He wanted to reassure her, to tell her that he would not have foregone the experience of being with her. But though he believed this to be true, he no longer was certain of it. That he could accept her to the point that he could dismiss, even dote upon, the symptoms of her strangeness—this fact had, almost without his notice, so shredded the fabric of his emotions, it had grown difficult for him to separate hope from desire.
After she had gone into the bedroom, to become whatever she became without him, he dressed and sat at the table, studying his lists. They revealed no pattern, no truth other than the nonsensical and menacing truth that he was in love with a dead woman. In love, also, with her deathly condition, with her odd glow and the curious behavior of water on her skin. It was a splendid absurdity worthy of an Irish ballad. The trouble with such tunes, though, they tended to neglect the ordinary heart of things, things such as the commonplace mutuality that had developed between them, and that was the matter truly worth commemorating in song. Nobody sat around scratching their ass or discussing the character of an ex-husband in an Irish ballad. They were all grand sadness and exquisite pain. Of course, sadness and pain were likely headed his way, and he had little doubt they would be grand and exquisite. As if anticipation were itself an affliction, his thoughts spun out of control, images and fragments of emotions whirling up and away, prelude to a despair so profound it left him hunched over the table, eyes fixed on the lists, like a troll turned to stone by an enchantment he had been tricked into reading.
The last of the gray light blended with the mist forming above the lake. Shellane stirred himself, went to the stove and heated a can of soup. He leaned against the counter, watching steam rise from the saucepan, remembering an interview he’d seen with a man who had directed a horror movie—the man said his film was optimistic because, though its view of the afterlife was gruesome, that it lent any credence whatsoever to the afterlife was hopeful. Shellane supposed this would be a healthy attitude for him to adopt. But the prospect was so completely daft…It had been a long while since his Catholic schooldays, and the concepts associated with religion—virgin birth, the Assumption, the hierarchies of angels, and so forth—had lost their hold on him. Now he was being forced to confront a concept even less logical, one concerning which his knowledge was so fragmentary, any conjecture he made about it had the feeling of wild speculation.

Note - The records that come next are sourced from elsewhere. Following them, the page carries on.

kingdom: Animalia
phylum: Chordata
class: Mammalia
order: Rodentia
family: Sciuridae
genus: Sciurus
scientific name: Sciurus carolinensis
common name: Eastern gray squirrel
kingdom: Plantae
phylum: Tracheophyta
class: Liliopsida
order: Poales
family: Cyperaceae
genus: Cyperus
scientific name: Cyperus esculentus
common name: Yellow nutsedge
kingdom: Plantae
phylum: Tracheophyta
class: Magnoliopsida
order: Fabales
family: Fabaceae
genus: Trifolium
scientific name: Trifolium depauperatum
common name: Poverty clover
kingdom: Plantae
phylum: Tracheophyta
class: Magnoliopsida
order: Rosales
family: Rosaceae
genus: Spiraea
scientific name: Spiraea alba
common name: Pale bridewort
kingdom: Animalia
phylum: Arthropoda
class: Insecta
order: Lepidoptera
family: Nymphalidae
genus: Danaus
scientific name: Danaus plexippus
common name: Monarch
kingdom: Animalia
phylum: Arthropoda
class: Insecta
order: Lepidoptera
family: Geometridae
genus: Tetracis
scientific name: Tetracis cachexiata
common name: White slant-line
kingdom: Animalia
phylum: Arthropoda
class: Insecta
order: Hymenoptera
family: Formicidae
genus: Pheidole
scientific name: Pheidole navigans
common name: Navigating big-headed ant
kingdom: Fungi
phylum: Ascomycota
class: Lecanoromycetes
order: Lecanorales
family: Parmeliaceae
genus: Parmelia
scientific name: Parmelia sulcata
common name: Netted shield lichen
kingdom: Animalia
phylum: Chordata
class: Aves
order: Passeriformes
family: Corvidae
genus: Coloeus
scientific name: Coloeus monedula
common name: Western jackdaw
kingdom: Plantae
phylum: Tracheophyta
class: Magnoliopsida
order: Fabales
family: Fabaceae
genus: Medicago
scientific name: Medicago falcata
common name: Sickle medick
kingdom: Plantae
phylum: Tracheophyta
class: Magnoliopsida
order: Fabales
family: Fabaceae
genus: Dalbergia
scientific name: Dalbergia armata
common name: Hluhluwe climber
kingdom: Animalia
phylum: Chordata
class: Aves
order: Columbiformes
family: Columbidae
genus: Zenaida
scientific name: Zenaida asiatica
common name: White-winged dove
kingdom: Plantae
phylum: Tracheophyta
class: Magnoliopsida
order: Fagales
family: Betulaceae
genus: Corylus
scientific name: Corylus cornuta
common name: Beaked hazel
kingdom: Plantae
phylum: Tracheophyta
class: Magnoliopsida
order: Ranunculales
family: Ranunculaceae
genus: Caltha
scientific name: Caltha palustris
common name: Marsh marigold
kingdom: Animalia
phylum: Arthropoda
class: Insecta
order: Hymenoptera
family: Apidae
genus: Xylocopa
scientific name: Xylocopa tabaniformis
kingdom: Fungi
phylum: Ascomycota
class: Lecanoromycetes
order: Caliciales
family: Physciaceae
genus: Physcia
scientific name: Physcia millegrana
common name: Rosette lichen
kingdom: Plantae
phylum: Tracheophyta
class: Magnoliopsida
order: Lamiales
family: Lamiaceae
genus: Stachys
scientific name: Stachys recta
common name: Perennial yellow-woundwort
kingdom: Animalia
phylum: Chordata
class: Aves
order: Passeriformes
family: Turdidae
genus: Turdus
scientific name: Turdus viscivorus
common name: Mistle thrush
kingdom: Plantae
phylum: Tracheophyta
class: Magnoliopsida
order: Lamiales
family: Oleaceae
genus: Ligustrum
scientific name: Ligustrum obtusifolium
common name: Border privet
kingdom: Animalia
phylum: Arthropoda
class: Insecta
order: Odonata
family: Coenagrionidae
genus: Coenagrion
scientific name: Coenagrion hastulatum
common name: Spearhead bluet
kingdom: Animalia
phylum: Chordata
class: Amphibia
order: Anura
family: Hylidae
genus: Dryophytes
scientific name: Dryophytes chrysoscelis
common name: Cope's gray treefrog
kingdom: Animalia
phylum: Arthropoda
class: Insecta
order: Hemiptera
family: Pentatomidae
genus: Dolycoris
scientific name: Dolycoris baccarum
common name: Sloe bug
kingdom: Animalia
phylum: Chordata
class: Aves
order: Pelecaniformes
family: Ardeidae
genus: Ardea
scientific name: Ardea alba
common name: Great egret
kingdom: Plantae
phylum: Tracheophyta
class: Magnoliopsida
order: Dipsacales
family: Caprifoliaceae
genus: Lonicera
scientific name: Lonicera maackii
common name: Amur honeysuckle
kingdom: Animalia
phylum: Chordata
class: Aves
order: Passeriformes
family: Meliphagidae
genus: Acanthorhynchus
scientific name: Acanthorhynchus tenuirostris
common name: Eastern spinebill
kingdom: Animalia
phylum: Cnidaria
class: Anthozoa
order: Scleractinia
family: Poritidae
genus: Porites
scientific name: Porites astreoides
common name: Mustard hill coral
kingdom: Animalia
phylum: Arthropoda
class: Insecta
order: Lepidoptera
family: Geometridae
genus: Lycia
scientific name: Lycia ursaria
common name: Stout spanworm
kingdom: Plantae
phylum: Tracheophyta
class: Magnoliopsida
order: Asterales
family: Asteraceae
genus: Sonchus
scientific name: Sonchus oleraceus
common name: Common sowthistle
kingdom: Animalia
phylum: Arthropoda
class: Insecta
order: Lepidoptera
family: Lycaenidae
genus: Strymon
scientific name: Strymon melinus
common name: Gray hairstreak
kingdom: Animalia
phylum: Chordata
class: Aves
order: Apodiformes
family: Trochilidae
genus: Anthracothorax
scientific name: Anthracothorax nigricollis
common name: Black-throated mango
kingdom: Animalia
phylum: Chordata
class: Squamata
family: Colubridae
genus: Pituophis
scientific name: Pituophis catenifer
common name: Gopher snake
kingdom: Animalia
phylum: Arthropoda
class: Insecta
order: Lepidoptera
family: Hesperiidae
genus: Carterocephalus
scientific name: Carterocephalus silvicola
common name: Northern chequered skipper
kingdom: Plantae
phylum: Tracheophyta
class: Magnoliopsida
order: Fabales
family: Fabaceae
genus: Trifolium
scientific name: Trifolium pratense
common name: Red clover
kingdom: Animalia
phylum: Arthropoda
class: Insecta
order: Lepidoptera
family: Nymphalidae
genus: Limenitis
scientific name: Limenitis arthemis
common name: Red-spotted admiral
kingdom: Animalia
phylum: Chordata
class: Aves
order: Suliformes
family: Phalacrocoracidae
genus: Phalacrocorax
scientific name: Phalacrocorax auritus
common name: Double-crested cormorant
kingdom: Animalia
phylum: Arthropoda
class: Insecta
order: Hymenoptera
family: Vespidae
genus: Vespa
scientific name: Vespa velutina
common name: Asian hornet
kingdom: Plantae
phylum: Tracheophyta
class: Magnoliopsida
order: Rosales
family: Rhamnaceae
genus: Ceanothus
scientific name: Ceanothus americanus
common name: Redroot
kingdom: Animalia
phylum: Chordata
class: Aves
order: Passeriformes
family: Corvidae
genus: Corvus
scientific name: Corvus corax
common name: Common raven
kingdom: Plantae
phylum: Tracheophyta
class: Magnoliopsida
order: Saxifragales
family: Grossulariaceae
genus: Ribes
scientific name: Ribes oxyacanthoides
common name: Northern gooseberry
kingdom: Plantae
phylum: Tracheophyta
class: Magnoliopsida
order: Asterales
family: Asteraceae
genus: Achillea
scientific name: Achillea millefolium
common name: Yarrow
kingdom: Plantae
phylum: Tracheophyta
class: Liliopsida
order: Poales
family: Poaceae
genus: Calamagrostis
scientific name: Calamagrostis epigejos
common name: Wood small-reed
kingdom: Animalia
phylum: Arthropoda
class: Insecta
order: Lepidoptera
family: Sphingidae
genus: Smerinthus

Once his soup was hot, he went on the Internet, accessed a Roman Catholic dictionary, and looked up Limbo. According to doctrine, Limbo referred to a place in which unbaptized children, souls born before the advent of Christ, and prudent virgins awaited the Second Coming, at which point they would be assumed into Heaven. Grace did not appear to fit any of these categories; thus it followed that the Church was a bit off-base in its comprehension of the afterlife. No surprise there. Yet the idea of a halfway house, an interim place where souls were parked for the duration, for some term pertinent to their lives—this accorded with what Grace had told him. The black house, however, seemed to incorporate an element of punishment, to be less a limbo than a state of purgatory. A kind of boutique hell targeting a select clientele? “Fuck,” he said, switching off the laptop, and stared at his uneaten soup.
Grace, fully dressed, came out of the bedroom. “I have to go,” she said absently as she crossed the room. He watched her leave, sat a moment longer, then once again said, “Fuck,” heaved up to his feet, grabbed his jacket off the peg beside the porch door, and followed.
He moved cautiously through the fog, listening, peering ahead, and thus he noticed the point at which he crossed over from the lakeshore into whatever plane it was that Grace had made her home. The wind suddenly died, the sounds of the spruce boughs swaying were sheared away, and his anxiety spiked. Despite the cold, a drop of sweat trickled down his back; he felt a pulse in his neck. Each step he took seemed the step of a condemned criminal walking toward the death chamber. Legs weak, mind bright with fear. When he came in sight of the black house, its gabled second story lifting from the murk, he did not think he could go on. Even without the motive force of the wind, the fog boiled around him, as if alive, and the notion that it might be a form of ectoplasmic life, tendrils and feelers plucking at his clothes, trailing across his skin, wanting to touch him…that got him moving again.